How to split list of tuples on condition?

Question

I have list of tuples:

my_list = [(1,'a','b','c'), (2,'d','e','f'), (3,'g','h','i'), (1,'j','k','l'), (2,'m','n','o'), (1,'p','q','r'), (2,'s','t','u')]

I need to split it on sublists of tuples starting with a tuple where first item is '1'.

[(1,'a','b','c'), (2,'d','e','f'), (3,'g','h','i')]
[(1,'j','k','l'), (2,'m','n','o')]
[(1,'p','q','r'), (2,'s','t','u')]

Answer 1

You're effectively computing some kind of a "groupwhile" function -- you want to split at every tuple you find starting in a 1. This looks an awful lot like itertools.groupby, and if we keep a tiny bit of global state (the one_count variable in our example) we can re-use the grouping/aggregation logic already built-in to the language to get your desired result.

import itertools

# The inner function is just so that one_count will be initialized only
# as many times as we want to call this rather than exactly once via
# some kind of global variable.
def gen_count():
    def _cnt(t, one_count=[0]):
        if t[0] == 1:
            one_count[0] += 1
        return one_count[0]
    return _cnt

result = [list(g[1]) for g in itertools.groupby(my_list, key=gen_count())]

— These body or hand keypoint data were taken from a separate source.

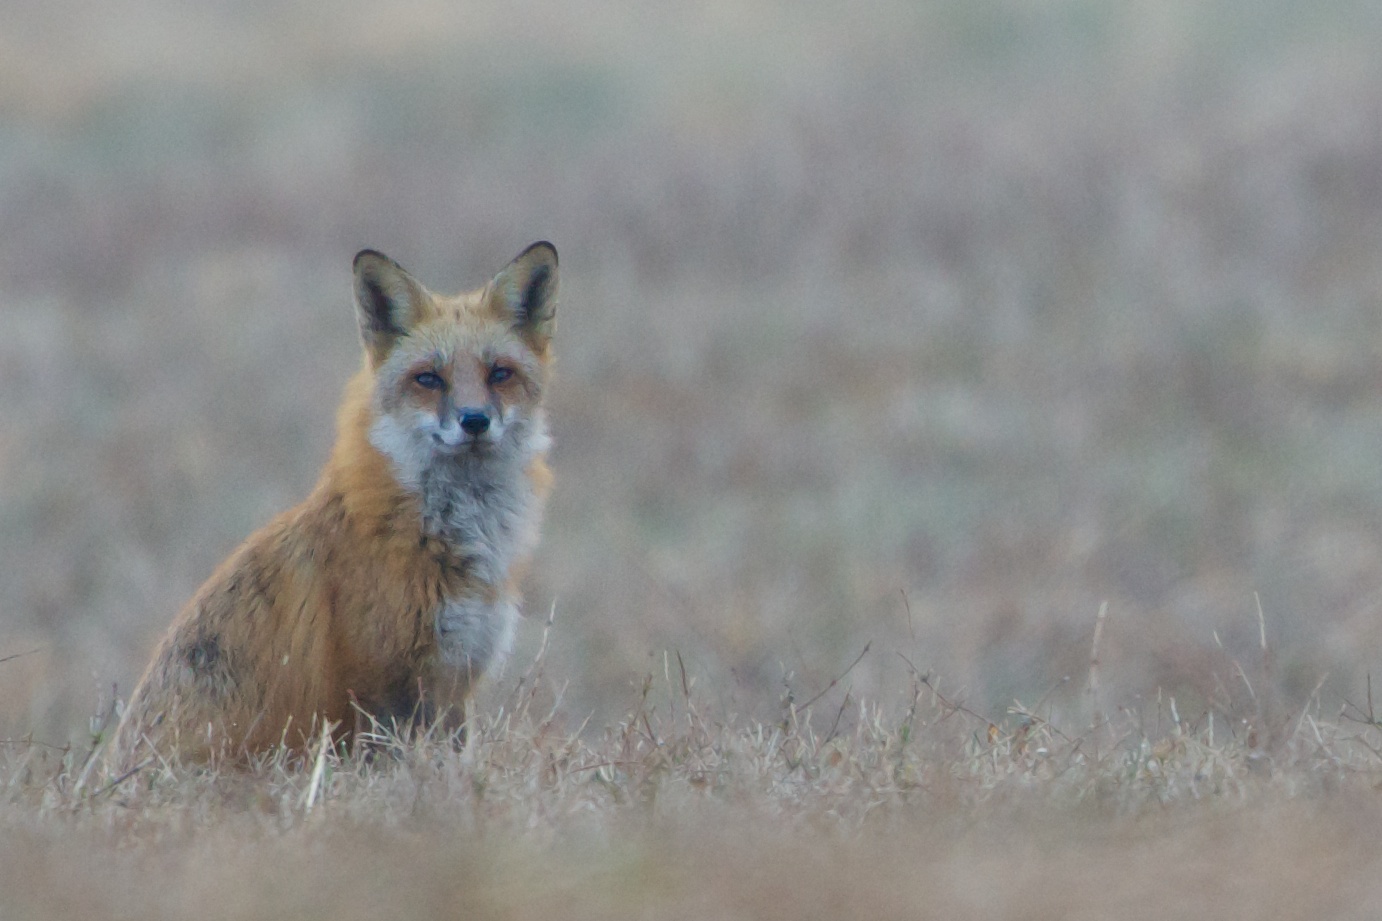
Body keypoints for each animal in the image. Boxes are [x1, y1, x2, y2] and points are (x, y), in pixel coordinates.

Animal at [108, 242, 558, 768]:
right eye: (429, 379)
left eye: (499, 374)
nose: (474, 420)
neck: (450, 535)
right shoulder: (377, 685)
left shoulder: (455, 681)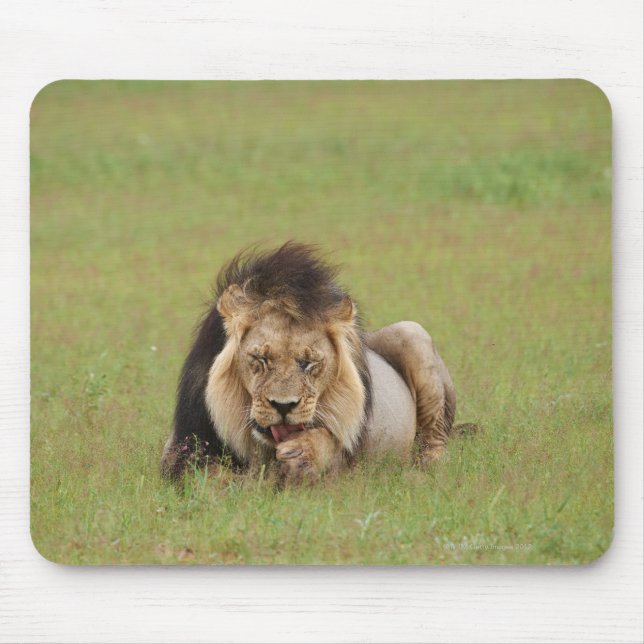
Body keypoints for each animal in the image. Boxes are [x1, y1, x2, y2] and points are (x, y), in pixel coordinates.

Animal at [161, 242, 457, 484]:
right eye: (260, 359)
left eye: (309, 363)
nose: (283, 406)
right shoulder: (184, 443)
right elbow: (206, 478)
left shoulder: (351, 462)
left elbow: (330, 446)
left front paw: (302, 455)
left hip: (412, 332)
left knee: (436, 441)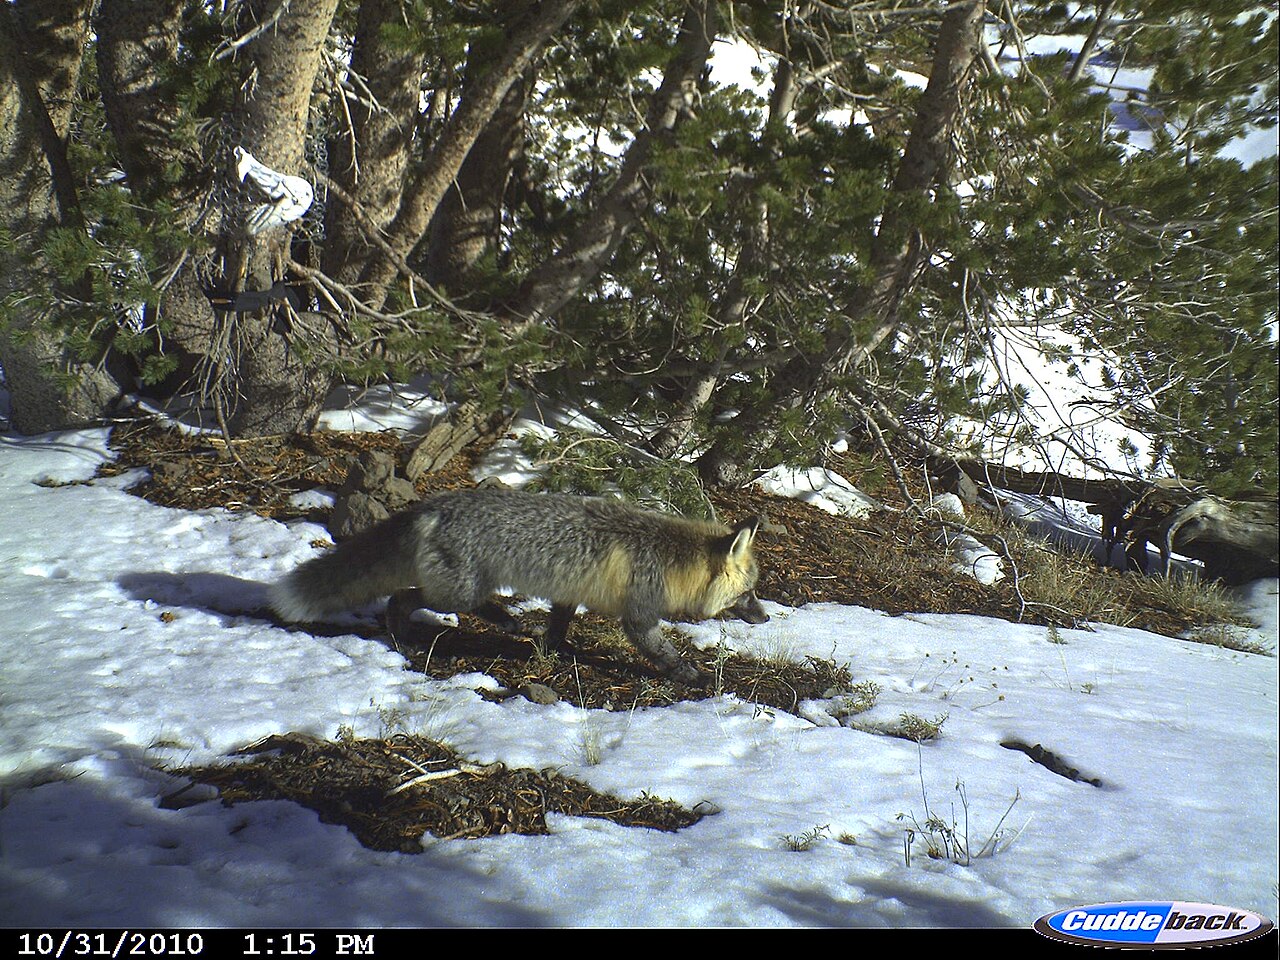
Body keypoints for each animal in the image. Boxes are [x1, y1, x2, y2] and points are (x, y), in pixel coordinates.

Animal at [270, 487, 768, 686]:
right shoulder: (639, 617)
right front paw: (692, 675)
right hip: (457, 592)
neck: (669, 559)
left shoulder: (570, 593)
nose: (766, 617)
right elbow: (662, 652)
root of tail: (433, 504)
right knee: (404, 597)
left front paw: (554, 650)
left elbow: (559, 625)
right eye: (748, 594)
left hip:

A more traditional solution would be to iterate through your example and append intermediate outputs to a result set.

result = []
for i, *x in my_list:
    if i==1:
        result.append([(i, *x)])
    else:
        result[-1].append((i, *x))

Answer 2

Try this code. I assume the break is when the first character (1) is found again. I also assume the output is a list.

my_list = [(1,'a','b','c'), (2,'d','e','f'), (3,'g','h','i'), (1,'j','k','l'), (2,'m','n','o'), (1,'p','q','r'), (2,'s','t','u')]

ch = my_list[0][0]
all = []
st = 0
for i, t in enumerate(my_list):
    if t[0] == ch:
       if i != 0: 
           all.append(my_list[st:i])
           st = i
else:
   all.append(my_list[st:i])
   
print(all)

Output

[
[(1, 'a', 'b', 'c'), (2, 'd', 'e', 'f'), (3, 'g', 'h', 'i')], 
[(1, 'j', 'k', 'l'), (2, 'm', 'n', 'o')], 
[(1, 'p', 'q', 'r')]
]